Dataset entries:
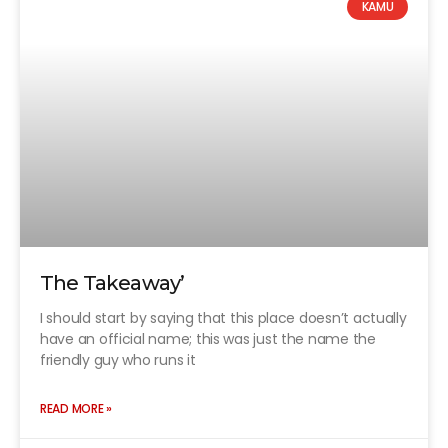
KAMU
The Takeaway’
I should start by saying that this place doesn’t actually
have an official name; this was just the name the
friendly guy who runs it
READ MORE »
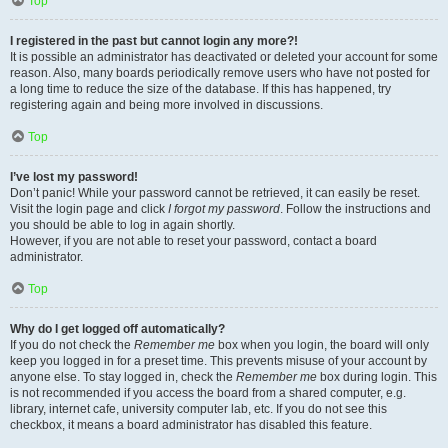
Top
I registered in the past but cannot login any more?!
It is possible an administrator has deactivated or deleted your account for some
reason. Also, many boards periodically remove users who have not posted for
a long time to reduce the size of the database. If this has happened, try
registering again and being more involved in discussions.
Top
I’ve lost my password!
Don’t panic! While your password cannot be retrieved, it can easily be reset.
Visit the login page and click
I forgot my password
. Follow the instructions and
you should be able to log in again shortly.
However, if you are not able to reset your password, contact a board
administrator.
Top
Why do I get logged off automatically?
If you do not check the
Remember me
box when you login, the board will only
keep you logged in for a preset time. This prevents misuse of your account by
anyone else. To stay logged in, check the
Remember me
box during login. This
is not recommended if you access the board from a shared computer, e.g.
library, internet cafe, university computer lab, etc. If you do not see this
checkbox, it means a board administrator has disabled this feature.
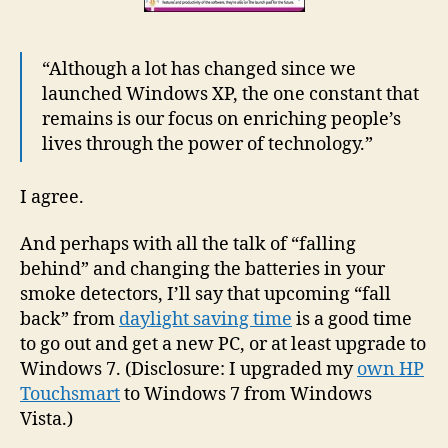
“Although a lot has changed since we
launched Windows XP, the one constant that
remains is our focus on enriching people’s
lives through the power of technology.”
I agree.
And perhaps with all the talk of “falling
behind” and changing the batteries in your
smoke detectors, I’ll say that upcoming “fall
back” from
daylight saving time
is a good time
to go out and get a new PC, or at least upgrade to
Windows 7. (Disclosure: I upgraded my
own HP
Touchsmart
to Windows 7 from Windows
Vista.)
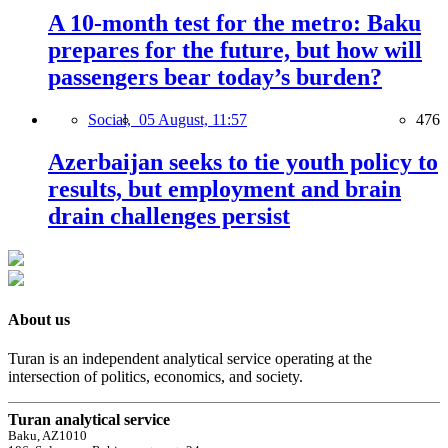
A 10-month test for the metro: Baku
prepares for the future, but how will
passengers bear today’s burden?
Social,
05 August, 11:57
476
Azerbaijan seeks to tie youth policy to
results, but employment and brain
drain challenges persist
About us
Turan is an independent analytical service operating at the
intersection of politics, economics, and society.
Turan analytical service
Baku, AZ1010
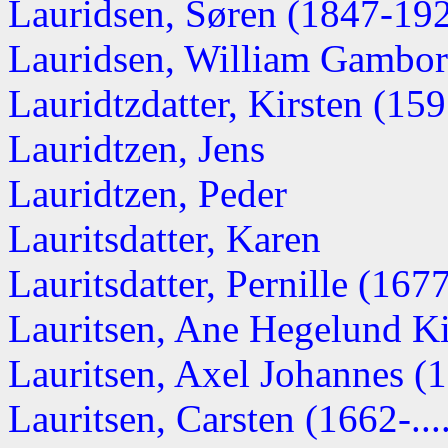
Lauridsen, Søren (1847-19
Lauridsen, William Gambor
Lauridtzdatter, Kirsten (1595
Lauridtzen, Jens
Lauridtzen, Peder
Lauritsdatter, Karen
Lauritsdatter, Pernille (167
Lauritsen, Ane Hegelund Kir
Lauritsen, Axel Johannes (
Lauritsen, Carsten (1662-...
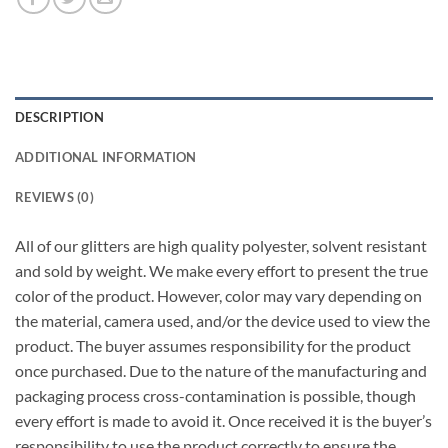
DESCRIPTION
ADDITIONAL INFORMATION
REVIEWS (0)
All of our glitters are high quality polyester, solvent resistant
and sold by weight. We make every effort to present the true
color of the product. However, color may vary depending on
the material, camera used, and/or the device used to view the
product. The buyer assumes responsibility for the product
once purchased. Due to the nature of the manufacturing and
packaging process cross-contamination is possible, though
every effort is made to avoid it. Once received it is the buyer’s
responsibility to use the product correctly to ensure the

* _Task instructions_: After locating the line with "Lauritsen, Axel Johannes", transcribe it and the rest of the data above exactly as written, without any picture.

* _Answer area_:
Lauritsen, Axel Johannes (
Lauritsen, Carsten (1662-...
DESCRIPTION
ADDITIONAL INFORMATION
REVIEWS (0)
All of our glitters are high quality polyester, solvent resistant
and sold by weight. We make every effort to present the true
color of the product. However, color may vary depending on
the material, camera used, and/or the device used to view the
product. The buyer assumes responsibility for the product
once purchased. Due to the nature of the manufacturing and
packaging process cross-contamination is possible, though
every effort is made to avoid it. Once received it is the buyer’s
responsibility to use the product correctly to ensure the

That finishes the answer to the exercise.